You haven’t studied the heart, but if you had, you’d know that none of these symptoms is related to heart disorders. Your doctor knows that, but he doesn’t have time to give you a medical education. He is correct, though, in that that what you describe is related to hyperawareness of meaningless bodily sensations, which is very much related to anxiety disorder. This is also true for shortness of breath and chest pain, for although most people do know that these symptoms are often associated with heart disease, they *don’t* know that the *exact* location and the nature of the pains are significant if they really are heart-related. They often honestly describe symptoms that point more towards emotional problems and away from heart trouble, rather than towards it.
"...My great grandfather died of a heart attack, my grandpa had a heart attack and has other heart related issues, and my sister was born with heart defects."
The history of older, deceased male family members with heart trouble has very little bearing on the heart health of a young female descendent without other risk factors.
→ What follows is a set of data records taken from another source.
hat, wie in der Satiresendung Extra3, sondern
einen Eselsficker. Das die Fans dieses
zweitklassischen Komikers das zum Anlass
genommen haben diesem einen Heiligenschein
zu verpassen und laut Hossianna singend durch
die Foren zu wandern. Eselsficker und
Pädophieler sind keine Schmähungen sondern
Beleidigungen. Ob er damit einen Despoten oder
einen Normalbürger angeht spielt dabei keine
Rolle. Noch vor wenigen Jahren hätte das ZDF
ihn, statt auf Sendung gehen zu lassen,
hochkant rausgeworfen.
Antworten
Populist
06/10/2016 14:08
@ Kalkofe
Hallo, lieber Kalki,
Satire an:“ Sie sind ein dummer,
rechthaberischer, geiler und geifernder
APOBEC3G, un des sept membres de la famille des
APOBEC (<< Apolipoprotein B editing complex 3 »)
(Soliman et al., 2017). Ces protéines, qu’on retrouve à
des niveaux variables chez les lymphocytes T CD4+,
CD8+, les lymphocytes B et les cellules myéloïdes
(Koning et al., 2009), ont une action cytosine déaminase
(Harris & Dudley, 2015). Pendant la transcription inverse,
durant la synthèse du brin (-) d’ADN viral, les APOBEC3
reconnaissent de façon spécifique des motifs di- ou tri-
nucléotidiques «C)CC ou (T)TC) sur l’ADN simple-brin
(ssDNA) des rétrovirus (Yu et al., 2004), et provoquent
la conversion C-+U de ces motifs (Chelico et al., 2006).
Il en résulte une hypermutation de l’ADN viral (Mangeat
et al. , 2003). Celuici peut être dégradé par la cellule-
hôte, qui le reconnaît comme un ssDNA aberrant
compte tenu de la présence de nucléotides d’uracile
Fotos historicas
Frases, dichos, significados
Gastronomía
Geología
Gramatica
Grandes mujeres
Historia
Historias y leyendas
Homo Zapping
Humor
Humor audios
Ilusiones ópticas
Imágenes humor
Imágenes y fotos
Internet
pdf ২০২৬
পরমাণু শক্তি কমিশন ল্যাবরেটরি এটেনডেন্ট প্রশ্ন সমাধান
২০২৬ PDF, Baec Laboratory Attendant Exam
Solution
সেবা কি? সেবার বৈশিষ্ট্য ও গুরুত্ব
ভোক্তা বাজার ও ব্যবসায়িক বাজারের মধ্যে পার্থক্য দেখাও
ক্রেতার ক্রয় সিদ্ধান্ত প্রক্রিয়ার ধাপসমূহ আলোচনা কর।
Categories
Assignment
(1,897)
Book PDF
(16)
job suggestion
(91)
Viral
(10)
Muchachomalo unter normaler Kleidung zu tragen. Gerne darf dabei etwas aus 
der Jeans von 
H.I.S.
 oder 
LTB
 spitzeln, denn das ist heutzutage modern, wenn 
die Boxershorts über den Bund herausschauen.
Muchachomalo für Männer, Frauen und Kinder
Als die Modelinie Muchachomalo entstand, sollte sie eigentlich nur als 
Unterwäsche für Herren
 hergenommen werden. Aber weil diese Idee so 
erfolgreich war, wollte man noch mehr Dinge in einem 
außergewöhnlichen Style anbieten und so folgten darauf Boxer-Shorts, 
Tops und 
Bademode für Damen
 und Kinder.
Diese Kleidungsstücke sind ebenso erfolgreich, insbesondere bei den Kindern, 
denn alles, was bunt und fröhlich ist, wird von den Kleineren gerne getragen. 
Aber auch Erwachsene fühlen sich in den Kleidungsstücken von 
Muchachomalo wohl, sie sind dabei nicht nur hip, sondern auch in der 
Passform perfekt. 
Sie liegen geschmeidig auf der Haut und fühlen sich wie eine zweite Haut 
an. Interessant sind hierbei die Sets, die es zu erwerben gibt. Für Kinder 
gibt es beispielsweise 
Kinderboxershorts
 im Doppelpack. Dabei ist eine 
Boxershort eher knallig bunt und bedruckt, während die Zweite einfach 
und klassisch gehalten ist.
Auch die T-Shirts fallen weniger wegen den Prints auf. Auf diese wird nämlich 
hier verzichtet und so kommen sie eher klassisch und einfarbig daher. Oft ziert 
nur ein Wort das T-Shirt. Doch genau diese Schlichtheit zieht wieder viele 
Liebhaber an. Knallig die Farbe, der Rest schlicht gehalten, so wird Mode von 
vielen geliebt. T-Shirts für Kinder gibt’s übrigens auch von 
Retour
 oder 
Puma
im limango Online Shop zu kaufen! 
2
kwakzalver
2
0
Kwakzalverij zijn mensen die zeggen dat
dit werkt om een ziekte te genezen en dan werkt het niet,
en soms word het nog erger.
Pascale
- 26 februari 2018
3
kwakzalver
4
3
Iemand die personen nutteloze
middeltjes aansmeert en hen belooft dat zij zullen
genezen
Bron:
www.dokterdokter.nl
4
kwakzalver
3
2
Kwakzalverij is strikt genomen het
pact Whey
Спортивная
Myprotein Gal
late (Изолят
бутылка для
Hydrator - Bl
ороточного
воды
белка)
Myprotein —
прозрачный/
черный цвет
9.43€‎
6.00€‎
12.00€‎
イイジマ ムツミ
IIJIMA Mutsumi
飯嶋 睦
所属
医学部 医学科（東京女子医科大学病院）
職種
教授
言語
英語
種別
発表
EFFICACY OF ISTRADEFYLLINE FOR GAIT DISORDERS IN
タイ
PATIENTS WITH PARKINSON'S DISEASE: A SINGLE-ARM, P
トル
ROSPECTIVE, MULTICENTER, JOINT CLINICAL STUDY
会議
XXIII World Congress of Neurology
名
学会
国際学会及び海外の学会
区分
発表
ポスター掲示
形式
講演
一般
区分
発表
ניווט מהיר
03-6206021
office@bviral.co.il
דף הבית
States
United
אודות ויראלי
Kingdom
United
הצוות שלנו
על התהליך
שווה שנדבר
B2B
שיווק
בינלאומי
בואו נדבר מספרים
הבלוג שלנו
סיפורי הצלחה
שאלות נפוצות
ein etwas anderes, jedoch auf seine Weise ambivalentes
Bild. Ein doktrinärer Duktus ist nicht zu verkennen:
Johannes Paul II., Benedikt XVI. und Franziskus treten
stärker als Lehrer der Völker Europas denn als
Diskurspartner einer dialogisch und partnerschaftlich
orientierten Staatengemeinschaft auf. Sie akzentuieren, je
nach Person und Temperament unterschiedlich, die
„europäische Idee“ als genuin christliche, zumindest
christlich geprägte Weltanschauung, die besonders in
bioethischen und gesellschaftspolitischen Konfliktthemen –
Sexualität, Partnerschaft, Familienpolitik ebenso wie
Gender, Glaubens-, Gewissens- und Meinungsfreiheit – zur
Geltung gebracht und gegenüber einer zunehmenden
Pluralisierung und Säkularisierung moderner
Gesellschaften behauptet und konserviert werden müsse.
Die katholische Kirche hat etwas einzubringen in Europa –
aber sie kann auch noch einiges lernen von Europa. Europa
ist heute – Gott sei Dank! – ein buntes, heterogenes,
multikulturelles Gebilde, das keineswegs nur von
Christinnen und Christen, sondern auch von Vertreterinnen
As for your sister, some heart defects are hereditary, and others are simply not. You should ask what her precise condition is called. Unless a doctor told you or your parents that it’s hereditary, the chances are that it is not related to what you’re experiencing.
"I'm not sure what I should do at this point. Advice would be much appreciated."
Apart from the additional imagery recommended in your nuclear med report above, and perhaps a Holter monitor, it looks as though your heart has been well and truly checked out. If these two tests are done, then I would have to say that at some point, you are going to have to accept highly educated medical opinion that your symptoms are being caused by something other than your heart.
You do sound very anxious and as if you are flirting with what is called a ‘cardiac neurosis,’ a stubborn but unfounded fear about your heart’s health. You can google it. In addition, I suggest a small, inexpensive paperback by Dr. Claire Weeks, called 'Hope and Health For Your Nerves." It addresses many of your fears.
I would suggest that you ask your PCP about the need for any more medical tests. For the sake of your mental health, I believe you should also ask her what she thinks about anxiety or panic being the cause of your problems.
I’ve been there, and I can tell you that a good shrink and sometimes a good anti-anxiety medication can give you your life back, freeing you from spending your days in pointless obsession about your heart.